RECORDS FOR THE TASK section start

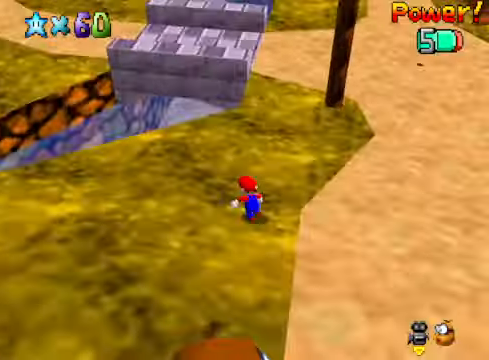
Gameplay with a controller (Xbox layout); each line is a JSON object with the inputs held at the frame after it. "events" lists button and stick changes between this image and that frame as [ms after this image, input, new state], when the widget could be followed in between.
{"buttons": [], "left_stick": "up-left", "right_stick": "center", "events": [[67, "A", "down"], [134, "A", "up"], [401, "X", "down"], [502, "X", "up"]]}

RECORDS FOR THE TASK section end
RECORDS FOR THE TASK section start

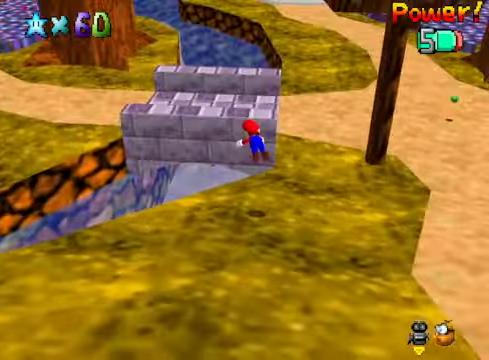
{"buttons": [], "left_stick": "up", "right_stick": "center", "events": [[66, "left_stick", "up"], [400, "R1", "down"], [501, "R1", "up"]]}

RECORDS FOR THE TASK section end

For every line of the records above that holds the word "buttons", count one, and state the total only.

2